Apparently, ‘Great Knives’ are made in Taiwan — visible from Xiamen’s shore.

I emailed Gigi that night (her morning) asking her what feet I would want to buy so I could stock up there. To the rescue, she sent me a list of feet to look for and for the binders, she even saved me the mental (well cell phone) calculations and listed the widths in metric! In *metric*

Since I bought so many feet, they sold the binders to me at $2 a each. $2. And the regular sewing feet for the industrial? 50 cents each.

I also bought sewing machine needles for $1.50 for a pack of 10. And, they say ‘Shanghai Shaggong Sewing Machine Company’. I would have bought them for that alone. Not pictured, two of the biggest rolls of elastic you’ve ever seen for little and nothing.

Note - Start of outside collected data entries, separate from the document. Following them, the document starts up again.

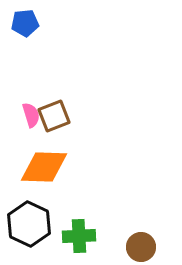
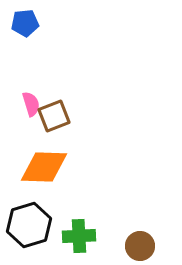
pink semicircle: moved 11 px up
black hexagon: moved 1 px down; rotated 18 degrees clockwise
brown circle: moved 1 px left, 1 px up
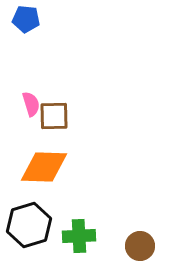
blue pentagon: moved 1 px right, 4 px up; rotated 12 degrees clockwise
brown square: rotated 20 degrees clockwise
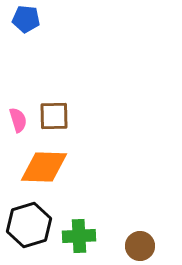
pink semicircle: moved 13 px left, 16 px down
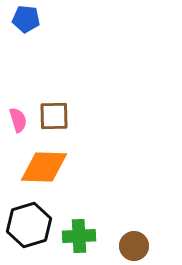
brown circle: moved 6 px left
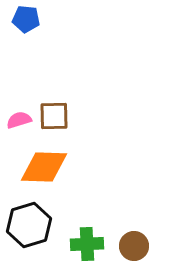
pink semicircle: moved 1 px right; rotated 90 degrees counterclockwise
green cross: moved 8 px right, 8 px down
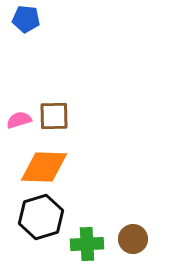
black hexagon: moved 12 px right, 8 px up
brown circle: moved 1 px left, 7 px up
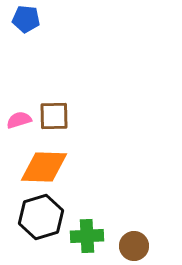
brown circle: moved 1 px right, 7 px down
green cross: moved 8 px up
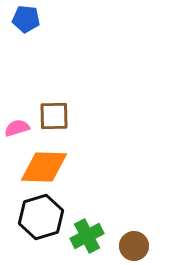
pink semicircle: moved 2 px left, 8 px down
green cross: rotated 24 degrees counterclockwise
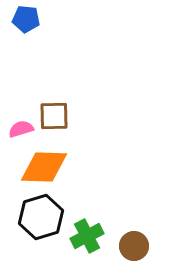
pink semicircle: moved 4 px right, 1 px down
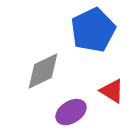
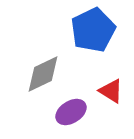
gray diamond: moved 3 px down
red triangle: moved 1 px left
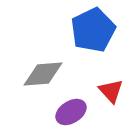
gray diamond: rotated 21 degrees clockwise
red triangle: rotated 16 degrees clockwise
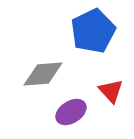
blue pentagon: moved 1 px down
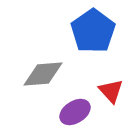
blue pentagon: rotated 9 degrees counterclockwise
purple ellipse: moved 4 px right
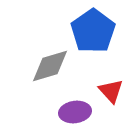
gray diamond: moved 7 px right, 8 px up; rotated 12 degrees counterclockwise
purple ellipse: rotated 24 degrees clockwise
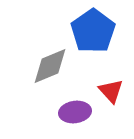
gray diamond: rotated 6 degrees counterclockwise
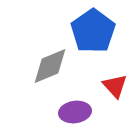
red triangle: moved 4 px right, 5 px up
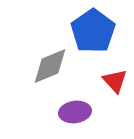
red triangle: moved 5 px up
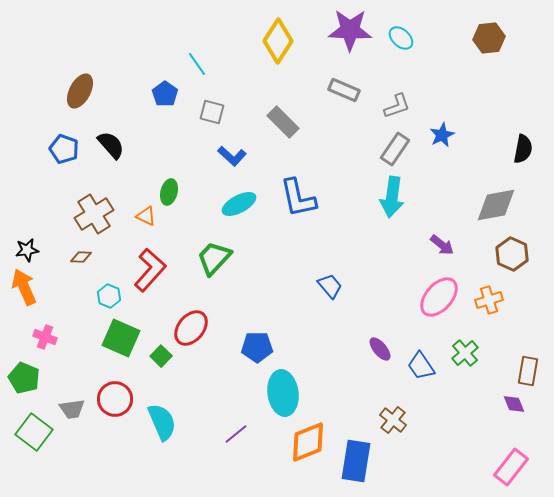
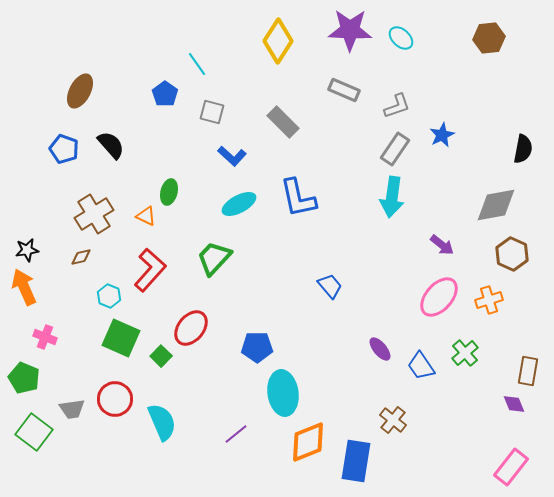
brown diamond at (81, 257): rotated 15 degrees counterclockwise
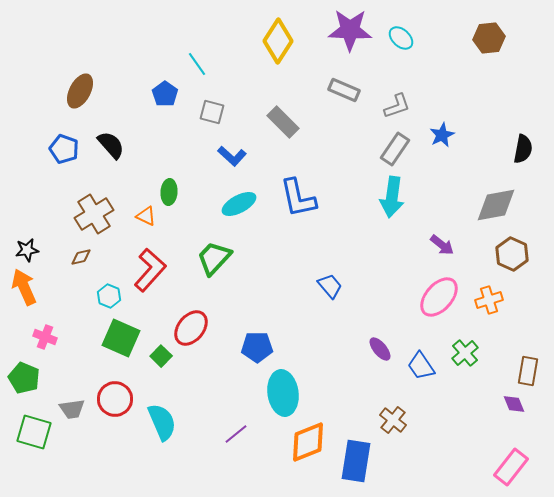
green ellipse at (169, 192): rotated 10 degrees counterclockwise
green square at (34, 432): rotated 21 degrees counterclockwise
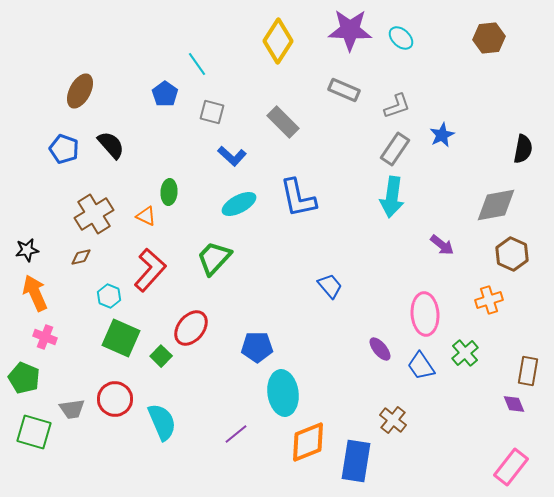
orange arrow at (24, 287): moved 11 px right, 6 px down
pink ellipse at (439, 297): moved 14 px left, 17 px down; rotated 45 degrees counterclockwise
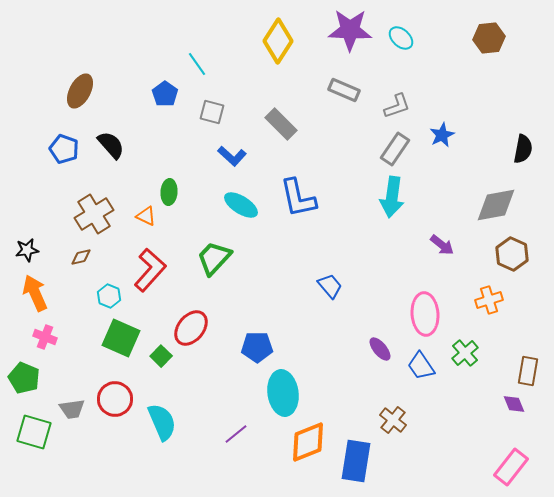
gray rectangle at (283, 122): moved 2 px left, 2 px down
cyan ellipse at (239, 204): moved 2 px right, 1 px down; rotated 60 degrees clockwise
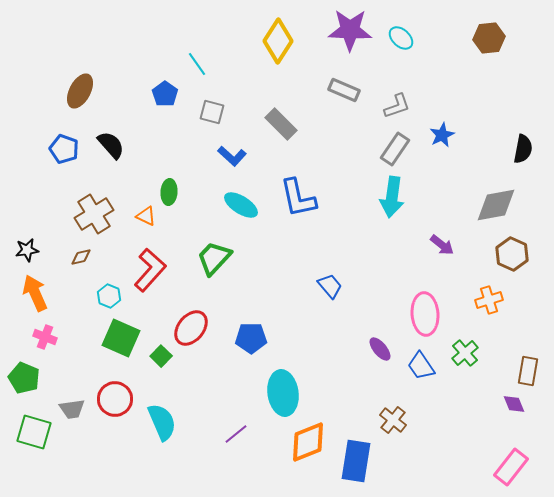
blue pentagon at (257, 347): moved 6 px left, 9 px up
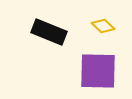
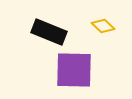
purple square: moved 24 px left, 1 px up
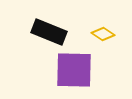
yellow diamond: moved 8 px down; rotated 10 degrees counterclockwise
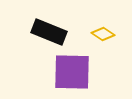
purple square: moved 2 px left, 2 px down
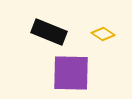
purple square: moved 1 px left, 1 px down
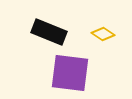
purple square: moved 1 px left; rotated 6 degrees clockwise
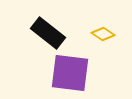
black rectangle: moved 1 px left, 1 px down; rotated 16 degrees clockwise
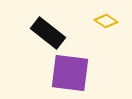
yellow diamond: moved 3 px right, 13 px up
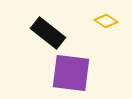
purple square: moved 1 px right
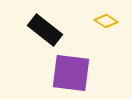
black rectangle: moved 3 px left, 3 px up
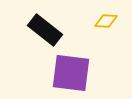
yellow diamond: rotated 30 degrees counterclockwise
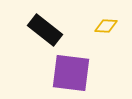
yellow diamond: moved 5 px down
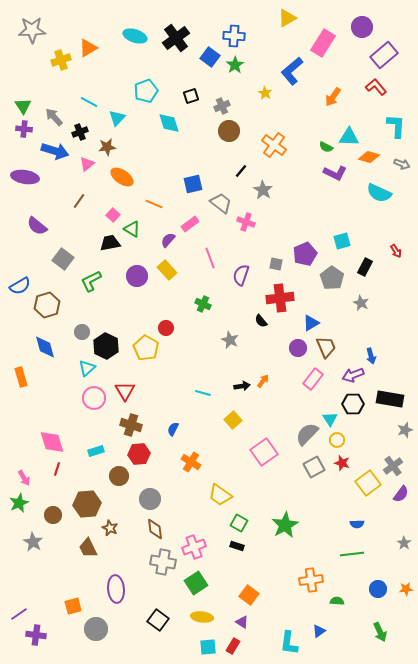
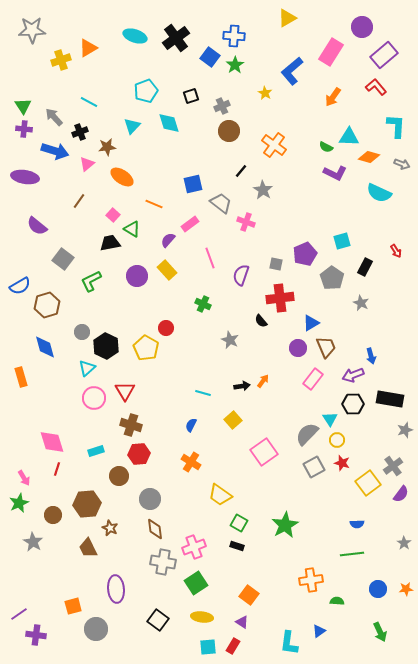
pink rectangle at (323, 43): moved 8 px right, 9 px down
cyan triangle at (117, 118): moved 15 px right, 8 px down
blue semicircle at (173, 429): moved 18 px right, 4 px up
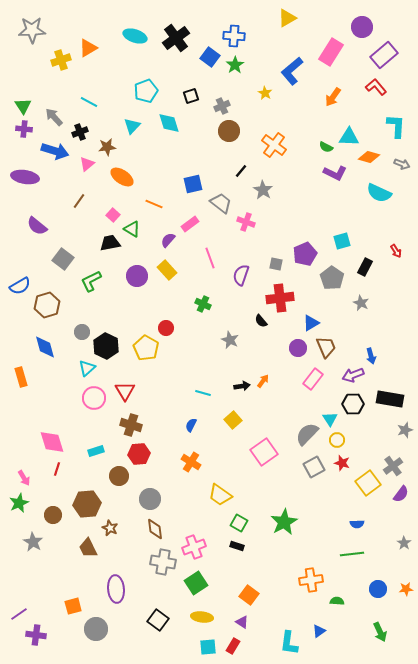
green star at (285, 525): moved 1 px left, 3 px up
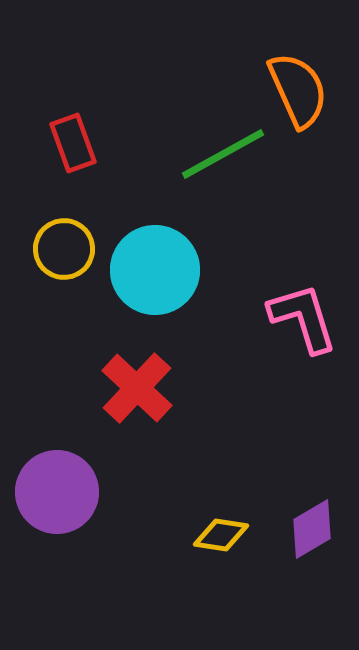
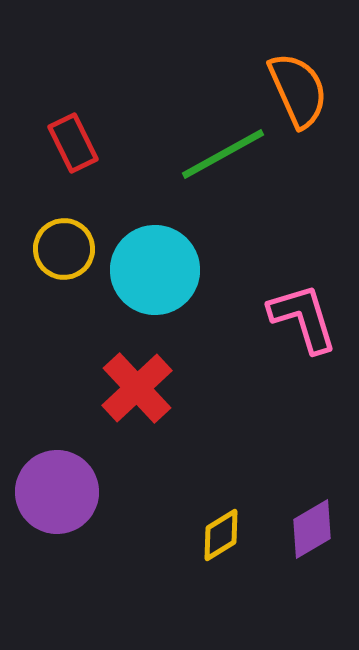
red rectangle: rotated 6 degrees counterclockwise
red cross: rotated 4 degrees clockwise
yellow diamond: rotated 40 degrees counterclockwise
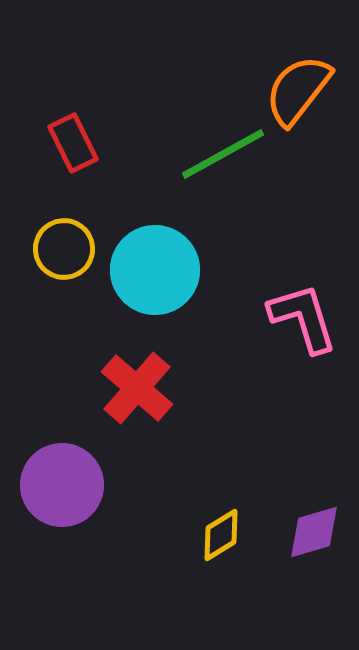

It was also on this trip that I experienced my first squat toilet. My mom warned me. Katharine in Brussels warned me (omg K. Thank you for telling me about the spitting before I got there). But, it’s something to behold the first time. If you think you won’t use one. Then, you just just don’t have to go badly enough. To be honest, in a skirt, it’s far more sanitary that a sit down toilet. But, I was not coordinated enough to work it out with pants.

BTW, it was hotter than hell in Xiamen

The only makeup I wore for ten days was Neutorgena sunblock. Which, sadly, dried white in my eyebrows and no one told me. I only realized it when I started uploading my photos, LOL.